__Exercise description__. From the records below, print exactly the lines starting at the one containing "wrist: (235, 783)" and ending at the one containing "pinky dip: (1213, 1425)", ends included, and nothing else.

__Exercise material__.

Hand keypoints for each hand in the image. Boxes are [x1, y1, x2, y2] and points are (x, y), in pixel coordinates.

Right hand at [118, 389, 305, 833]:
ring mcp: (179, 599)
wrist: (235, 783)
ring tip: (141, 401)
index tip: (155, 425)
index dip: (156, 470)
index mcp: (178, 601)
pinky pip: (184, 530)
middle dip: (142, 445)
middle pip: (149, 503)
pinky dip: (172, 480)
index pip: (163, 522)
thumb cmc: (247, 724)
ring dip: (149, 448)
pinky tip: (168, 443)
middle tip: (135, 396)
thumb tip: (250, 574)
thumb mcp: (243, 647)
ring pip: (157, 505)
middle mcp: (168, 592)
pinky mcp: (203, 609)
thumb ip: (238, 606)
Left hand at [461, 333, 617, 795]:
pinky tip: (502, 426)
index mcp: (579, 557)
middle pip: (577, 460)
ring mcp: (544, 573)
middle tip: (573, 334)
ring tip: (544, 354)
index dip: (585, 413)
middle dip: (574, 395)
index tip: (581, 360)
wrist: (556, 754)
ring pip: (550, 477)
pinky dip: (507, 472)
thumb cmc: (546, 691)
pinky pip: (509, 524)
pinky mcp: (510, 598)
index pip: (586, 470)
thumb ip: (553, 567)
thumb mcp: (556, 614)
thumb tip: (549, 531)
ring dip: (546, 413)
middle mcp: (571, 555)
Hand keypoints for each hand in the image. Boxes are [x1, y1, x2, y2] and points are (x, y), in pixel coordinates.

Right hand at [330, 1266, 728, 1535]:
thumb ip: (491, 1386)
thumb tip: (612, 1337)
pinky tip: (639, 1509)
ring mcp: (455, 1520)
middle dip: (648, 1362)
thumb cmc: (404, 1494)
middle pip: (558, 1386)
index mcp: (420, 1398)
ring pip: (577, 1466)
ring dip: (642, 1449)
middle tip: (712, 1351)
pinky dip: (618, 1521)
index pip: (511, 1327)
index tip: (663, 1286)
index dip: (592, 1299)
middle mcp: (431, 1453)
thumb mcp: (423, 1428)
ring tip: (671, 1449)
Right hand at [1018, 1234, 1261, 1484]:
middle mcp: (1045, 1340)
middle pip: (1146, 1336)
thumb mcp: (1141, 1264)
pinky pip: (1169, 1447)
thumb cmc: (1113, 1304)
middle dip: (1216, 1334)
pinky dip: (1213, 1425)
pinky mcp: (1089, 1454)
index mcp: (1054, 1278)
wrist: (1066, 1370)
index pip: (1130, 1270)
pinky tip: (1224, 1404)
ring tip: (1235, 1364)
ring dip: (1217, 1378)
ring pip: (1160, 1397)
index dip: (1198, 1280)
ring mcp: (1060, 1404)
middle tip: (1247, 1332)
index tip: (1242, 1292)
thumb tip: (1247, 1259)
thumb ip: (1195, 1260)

__Answer to this exercise__.
wrist: (235, 783)
ring tip: (141, 401)
index tip: (155, 425)
index dip: (156, 470)
index mcp: (178, 601)
pinky pip: (184, 530)
middle dip: (142, 445)
middle pip: (149, 503)
pinky dip: (172, 480)
index pip: (163, 522)
thumb cmc: (247, 724)
ring dip: (149, 448)
pinky tip: (168, 443)
middle tip: (135, 396)
thumb tip: (250, 574)
thumb mcp: (243, 647)
ring pip: (157, 505)
middle mcp: (168, 592)
pinky mcp: (203, 609)
thumb ip: (238, 606)
Left hand at [461, 333, 617, 795]:
pinky tip: (502, 426)
index mcp: (579, 557)
middle pip: (577, 460)
ring mcp: (544, 573)
middle tip: (573, 334)
ring tip: (544, 354)
index dip: (585, 413)
middle dip: (574, 395)
index tip: (581, 360)
wrist: (556, 754)
ring pip: (550, 477)
pinky dip: (507, 472)
thumb cmc: (546, 691)
pinky pip: (509, 524)
pinky mcp: (510, 598)
index pip: (586, 470)
thumb ip: (553, 567)
thumb mcp: (556, 614)
thumb tip: (549, 531)
ring dip: (546, 413)
middle mcp: (571, 555)
Hand keypoints for each hand in the image. Boxes are [x1, y1, x2, y2] and points are (x, y), in pixel coordinates.

Right hand at [330, 1266, 728, 1535]:
thumb ip: (491, 1386)
thumb tip: (612, 1337)
pinky tip: (639, 1509)
ring mcp: (455, 1520)
middle dip: (648, 1362)
thumb cmc: (404, 1494)
middle pip: (558, 1386)
index mcp: (420, 1398)
ring pip: (577, 1466)
ring dip: (642, 1449)
middle tip: (712, 1351)
pinky dip: (618, 1521)
index pip: (511, 1327)
index tip: (663, 1286)
index dip: (592, 1299)
middle mcp: (431, 1453)
thumb mcp: (423, 1428)
ring tip: (671, 1449)
Right hand at [1018, 1234, 1261, 1484]:
middle mcp: (1045, 1340)
middle pip: (1146, 1336)
thumb mcp: (1141, 1264)
pinky pip: (1169, 1447)
thumb cmc: (1113, 1304)
middle dip: (1216, 1334)
pinky dip: (1213, 1425)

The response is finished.